Sur le préjudice d'agrément :
Le tribunal, estimant que [K] [H] se contentait d'affirmer qu'il était très sportif avant l'accident, a évalué ce préjudice à la somme de 5000 euros.
L'appelant sollicite la somme de 8000 euros et fait valoir que les séquelles affectent essentiellement les membres inférieurs, qu'il n'avait que 43 ans lors de l'accident et se trouve privé de la possibilité de découvrir de nouvelles activités sportives.
L'intimée sollicite la confirmation du jugement tout en soulignant que l'appelant ne produit aucune pièce justificative pour démontrer la réalité de son préjudice.
Ce poste de préjudice répare l'impossibilité pour la victime de pratiquer régulièrement une activité spécifique sportive ou de loisirs, laquelle n'est pas nécessairement une activité pratiquée avant l'accident.
L'expert a indiqué que la marche, la natation et la moto avaient été reprises mais que le vélo, la course à pied et le ski avaient été abandonnés.

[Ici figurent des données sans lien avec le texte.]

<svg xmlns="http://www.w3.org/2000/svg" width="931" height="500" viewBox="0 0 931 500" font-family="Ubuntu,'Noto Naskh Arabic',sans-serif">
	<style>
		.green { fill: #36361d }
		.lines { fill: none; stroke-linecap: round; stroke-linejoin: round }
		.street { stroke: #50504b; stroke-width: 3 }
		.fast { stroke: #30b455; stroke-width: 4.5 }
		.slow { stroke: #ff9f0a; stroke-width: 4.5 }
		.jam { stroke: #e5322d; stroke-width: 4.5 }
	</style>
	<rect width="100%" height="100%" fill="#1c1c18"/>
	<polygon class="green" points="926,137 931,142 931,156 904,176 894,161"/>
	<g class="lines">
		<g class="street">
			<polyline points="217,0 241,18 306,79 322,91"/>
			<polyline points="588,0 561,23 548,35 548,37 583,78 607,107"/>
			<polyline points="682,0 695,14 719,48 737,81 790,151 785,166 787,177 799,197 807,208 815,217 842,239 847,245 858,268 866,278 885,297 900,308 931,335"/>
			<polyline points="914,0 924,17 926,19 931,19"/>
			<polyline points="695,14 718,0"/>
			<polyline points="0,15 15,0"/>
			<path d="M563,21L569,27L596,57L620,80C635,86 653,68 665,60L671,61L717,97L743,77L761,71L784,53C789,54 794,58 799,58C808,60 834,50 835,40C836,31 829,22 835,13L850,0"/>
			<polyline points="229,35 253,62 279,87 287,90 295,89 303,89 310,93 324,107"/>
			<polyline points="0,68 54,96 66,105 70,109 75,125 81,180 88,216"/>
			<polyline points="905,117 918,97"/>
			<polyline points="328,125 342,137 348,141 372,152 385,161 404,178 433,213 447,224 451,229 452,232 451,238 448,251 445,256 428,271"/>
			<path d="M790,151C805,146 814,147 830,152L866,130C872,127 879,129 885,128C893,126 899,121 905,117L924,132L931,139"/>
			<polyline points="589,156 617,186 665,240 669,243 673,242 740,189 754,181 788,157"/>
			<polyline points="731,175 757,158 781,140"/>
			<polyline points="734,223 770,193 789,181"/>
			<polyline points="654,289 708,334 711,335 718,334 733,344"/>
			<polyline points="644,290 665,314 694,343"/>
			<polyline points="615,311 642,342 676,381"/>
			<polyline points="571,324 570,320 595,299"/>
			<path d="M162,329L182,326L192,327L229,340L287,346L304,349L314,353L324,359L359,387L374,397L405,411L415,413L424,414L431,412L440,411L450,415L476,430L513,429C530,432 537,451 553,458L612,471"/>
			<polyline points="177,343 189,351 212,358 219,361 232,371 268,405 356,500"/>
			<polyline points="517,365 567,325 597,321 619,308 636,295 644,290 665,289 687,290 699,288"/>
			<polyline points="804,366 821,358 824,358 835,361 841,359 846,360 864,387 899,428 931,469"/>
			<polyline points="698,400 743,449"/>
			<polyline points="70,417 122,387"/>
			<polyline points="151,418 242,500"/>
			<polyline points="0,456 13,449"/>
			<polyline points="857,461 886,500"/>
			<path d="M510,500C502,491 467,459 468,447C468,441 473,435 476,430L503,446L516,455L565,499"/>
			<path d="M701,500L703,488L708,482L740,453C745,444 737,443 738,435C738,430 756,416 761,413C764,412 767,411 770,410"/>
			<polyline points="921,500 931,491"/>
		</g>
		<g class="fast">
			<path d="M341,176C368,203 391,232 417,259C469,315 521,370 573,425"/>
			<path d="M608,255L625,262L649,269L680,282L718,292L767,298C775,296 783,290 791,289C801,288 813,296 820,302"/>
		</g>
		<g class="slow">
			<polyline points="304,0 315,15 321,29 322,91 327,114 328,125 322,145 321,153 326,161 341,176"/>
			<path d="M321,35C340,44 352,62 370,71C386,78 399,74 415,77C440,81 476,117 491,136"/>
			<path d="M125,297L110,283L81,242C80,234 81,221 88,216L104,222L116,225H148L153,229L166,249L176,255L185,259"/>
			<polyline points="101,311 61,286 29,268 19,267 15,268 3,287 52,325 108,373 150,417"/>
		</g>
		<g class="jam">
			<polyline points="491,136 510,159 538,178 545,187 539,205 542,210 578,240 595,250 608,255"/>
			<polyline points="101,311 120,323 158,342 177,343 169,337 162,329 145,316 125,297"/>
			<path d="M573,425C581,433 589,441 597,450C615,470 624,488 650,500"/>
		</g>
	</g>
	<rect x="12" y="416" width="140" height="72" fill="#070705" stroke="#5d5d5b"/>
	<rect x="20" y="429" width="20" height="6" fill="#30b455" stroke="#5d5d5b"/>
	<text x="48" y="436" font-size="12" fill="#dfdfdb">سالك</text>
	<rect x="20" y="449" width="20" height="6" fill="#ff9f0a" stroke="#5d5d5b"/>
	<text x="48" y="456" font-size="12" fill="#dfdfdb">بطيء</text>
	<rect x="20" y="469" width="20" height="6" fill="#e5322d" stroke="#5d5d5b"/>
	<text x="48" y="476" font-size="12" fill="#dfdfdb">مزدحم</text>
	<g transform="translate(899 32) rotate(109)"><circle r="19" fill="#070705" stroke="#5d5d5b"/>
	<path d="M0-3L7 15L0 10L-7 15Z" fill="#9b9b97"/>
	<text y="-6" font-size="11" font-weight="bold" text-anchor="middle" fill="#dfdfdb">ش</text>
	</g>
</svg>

Les séquelles impactent l'usage des jambes dans les activités quotidiennes ( marche, station debout) et a fortiori dans les activités sportives qu'elles limitent nécessairement. Il lui sera alloué la somme de 6000 euros.
Sur l'article 700 du code de procédure civile :
Chaque partie succombant au moins partiellement dans ses prétentions, elles seront déboutées de leurs demandes sur le fondement de l'article 700 du code de procédure civile.
PAR CES MOTIFS,
LA COUR,
Confirme le jugement entrepris sauf sur les frais d'entretien du jardin et le préjudice d'agrément,
Statuant à nouveau sur ces deux chefs de préjudice infirmés,
Condamne la SA Banque Postale Assurances à payer à [K] [H] la somme de 4570 euros au titre des frais d'entretien du jardin,
La condamne à lui payer la somme de 6000 euros au titre du préjudice d'agrément,
Répartit les dépens par moitié entre les parties,
Déboute les parties de leurs demandes sur le fondement de l'article 700 du code de procédure civile.
Arrêt signé par Mme TOULOUSE, Conseillère, par suite d'un empêchement du Président et par Mme RODRIGUES, Greffière.